Check your understanding:
a - In the court opinion, what is the basis for the Court's subject matter jurisdiction?
b - Rewrite the court opinion from "Defendant City of" to "Motion is DENIED.", substituting "Counts Five and Six" for "Counts V and VI".

Text under study:
----------
In March 2017, Plaintiff Kelsey Sprong filed an eight-count complaint in state court against Defendants Chris Elliott, City of Roodhouse, and City of White Hall. Plaintiff alleges constitutional violations under 42 U.S.C. § 1983 and state law tort claims arising from an incident that occurred in September 2016. Defendants removed the action to this Court.

Defendant City of Roodhouse filed an answer (d/e 10) and a Partial Rule 12(b)(6) Motion to Dismiss (d/e 11) Counts V and VI. Because Counts V and VI state a claim, the Motion is DENIED.

I. JURISDICTION

This Court has subject matter jurisdiction because Plaintiff brings a claim based on 42 U.S.C. § 1983, a federal law. See 28 U.S.C. § 1331 ("The district courts shall have original jurisdiction of all civil actions arising under the Constitution, laws, or treaties of the United States"). The Court has supplemental jurisdiction over Plaintiff's state law claims pursuant to 28 U.S.C. § 1367. Venue is proper because a substantial part of the events or omissions giving rise to Plaintiff's claims occurred in this district. 28 U.S.C. § 1391(b)(2).
----------
Stored data:
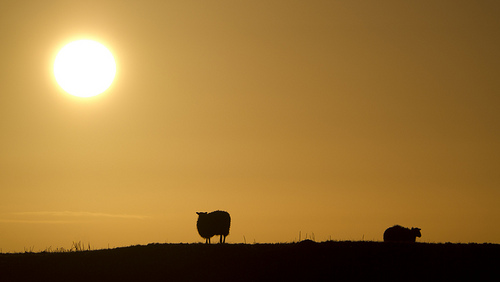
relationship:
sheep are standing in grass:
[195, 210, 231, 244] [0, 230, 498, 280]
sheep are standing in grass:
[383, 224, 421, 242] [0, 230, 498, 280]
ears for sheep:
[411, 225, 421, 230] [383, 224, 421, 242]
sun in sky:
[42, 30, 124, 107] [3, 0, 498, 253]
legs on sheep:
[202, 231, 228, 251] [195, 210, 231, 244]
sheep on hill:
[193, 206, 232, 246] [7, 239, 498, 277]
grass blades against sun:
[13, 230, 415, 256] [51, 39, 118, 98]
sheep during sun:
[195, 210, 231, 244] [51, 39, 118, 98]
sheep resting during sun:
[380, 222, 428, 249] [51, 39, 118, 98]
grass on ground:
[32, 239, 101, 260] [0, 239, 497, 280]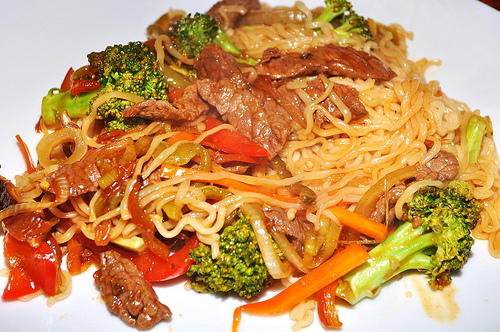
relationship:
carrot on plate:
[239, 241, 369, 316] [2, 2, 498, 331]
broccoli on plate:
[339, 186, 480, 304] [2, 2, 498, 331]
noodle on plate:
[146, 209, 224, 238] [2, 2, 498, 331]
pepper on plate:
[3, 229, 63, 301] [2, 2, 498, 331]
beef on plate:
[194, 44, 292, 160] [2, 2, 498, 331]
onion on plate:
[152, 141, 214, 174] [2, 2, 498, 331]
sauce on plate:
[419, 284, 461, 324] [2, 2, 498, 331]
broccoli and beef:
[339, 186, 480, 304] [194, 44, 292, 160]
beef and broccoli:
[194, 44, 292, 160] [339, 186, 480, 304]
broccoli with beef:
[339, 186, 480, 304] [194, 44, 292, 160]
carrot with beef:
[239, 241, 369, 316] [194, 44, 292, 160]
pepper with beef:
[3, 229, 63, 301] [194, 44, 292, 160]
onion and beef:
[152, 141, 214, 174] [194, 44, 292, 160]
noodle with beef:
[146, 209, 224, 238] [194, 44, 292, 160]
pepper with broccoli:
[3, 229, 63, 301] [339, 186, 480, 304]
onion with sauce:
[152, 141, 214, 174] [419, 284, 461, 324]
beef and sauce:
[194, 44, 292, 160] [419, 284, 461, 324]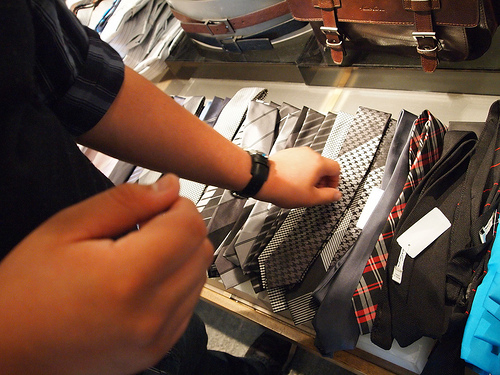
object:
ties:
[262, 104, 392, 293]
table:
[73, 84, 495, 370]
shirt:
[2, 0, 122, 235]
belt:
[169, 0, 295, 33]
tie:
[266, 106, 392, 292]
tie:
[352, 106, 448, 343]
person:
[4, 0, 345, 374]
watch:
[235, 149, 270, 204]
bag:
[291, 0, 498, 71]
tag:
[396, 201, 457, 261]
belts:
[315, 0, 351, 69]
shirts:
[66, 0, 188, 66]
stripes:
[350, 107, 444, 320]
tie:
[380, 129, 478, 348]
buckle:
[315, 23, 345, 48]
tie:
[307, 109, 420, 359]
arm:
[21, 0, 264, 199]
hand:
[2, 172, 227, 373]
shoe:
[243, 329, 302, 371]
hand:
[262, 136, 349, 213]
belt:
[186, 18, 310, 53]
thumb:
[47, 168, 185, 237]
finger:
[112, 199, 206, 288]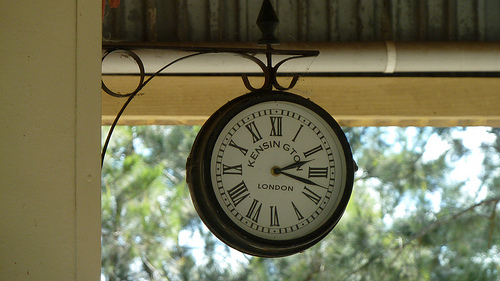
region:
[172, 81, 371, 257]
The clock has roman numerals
----------
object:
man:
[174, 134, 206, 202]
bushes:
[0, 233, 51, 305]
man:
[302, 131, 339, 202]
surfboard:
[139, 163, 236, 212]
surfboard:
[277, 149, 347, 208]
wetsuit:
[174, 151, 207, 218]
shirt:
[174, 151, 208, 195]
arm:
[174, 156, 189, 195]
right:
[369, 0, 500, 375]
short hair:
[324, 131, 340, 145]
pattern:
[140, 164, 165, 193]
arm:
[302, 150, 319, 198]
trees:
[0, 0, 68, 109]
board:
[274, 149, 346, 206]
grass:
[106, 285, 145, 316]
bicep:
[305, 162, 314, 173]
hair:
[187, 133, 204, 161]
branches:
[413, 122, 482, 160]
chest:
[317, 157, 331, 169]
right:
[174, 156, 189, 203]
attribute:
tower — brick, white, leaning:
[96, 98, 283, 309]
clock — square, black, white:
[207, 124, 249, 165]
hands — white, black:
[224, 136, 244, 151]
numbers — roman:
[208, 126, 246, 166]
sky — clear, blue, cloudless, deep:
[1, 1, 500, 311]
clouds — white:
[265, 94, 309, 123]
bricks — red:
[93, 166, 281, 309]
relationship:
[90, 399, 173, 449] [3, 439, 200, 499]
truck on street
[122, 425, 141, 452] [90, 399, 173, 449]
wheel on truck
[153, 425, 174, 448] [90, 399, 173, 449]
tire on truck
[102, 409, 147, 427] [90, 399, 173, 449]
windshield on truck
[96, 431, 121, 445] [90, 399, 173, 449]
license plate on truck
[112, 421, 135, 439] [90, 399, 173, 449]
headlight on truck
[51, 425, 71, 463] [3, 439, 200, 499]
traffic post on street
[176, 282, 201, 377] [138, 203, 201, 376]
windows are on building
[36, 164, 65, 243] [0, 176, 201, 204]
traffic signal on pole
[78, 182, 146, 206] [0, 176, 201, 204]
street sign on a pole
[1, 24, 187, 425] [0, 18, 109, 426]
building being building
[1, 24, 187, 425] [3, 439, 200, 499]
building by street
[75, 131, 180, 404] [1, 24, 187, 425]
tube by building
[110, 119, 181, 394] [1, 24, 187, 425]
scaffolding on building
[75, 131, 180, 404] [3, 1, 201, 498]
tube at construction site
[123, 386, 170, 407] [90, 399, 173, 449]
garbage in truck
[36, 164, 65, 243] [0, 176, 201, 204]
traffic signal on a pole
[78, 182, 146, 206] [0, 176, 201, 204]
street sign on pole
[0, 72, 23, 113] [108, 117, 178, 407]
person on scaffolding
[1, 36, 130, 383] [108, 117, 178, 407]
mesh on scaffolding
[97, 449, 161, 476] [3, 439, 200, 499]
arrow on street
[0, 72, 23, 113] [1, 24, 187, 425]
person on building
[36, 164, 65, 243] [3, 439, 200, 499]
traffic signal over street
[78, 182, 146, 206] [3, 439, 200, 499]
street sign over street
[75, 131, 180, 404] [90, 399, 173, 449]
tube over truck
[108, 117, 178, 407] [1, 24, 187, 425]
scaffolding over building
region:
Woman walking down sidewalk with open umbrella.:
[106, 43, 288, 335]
----------
Answers by item:
a - The Court has subject matter jurisdiction because Plaintiff brings a claim based on 42 U.S.C. § 1983, a federal law. Under 28 U.S.C. § 1331, the district courts have original jurisdiction over all civil actions arising under the Constitution, laws, or treaties of the United States.

b -
Defendant City of Roodhouse filed an answer (d/e 10) and a Partial Rule 12(b)(6) Motion to Dismiss (d/e 11) Counts Five and Six. Because Counts Five and Six state a claim, the Motion is DENIED.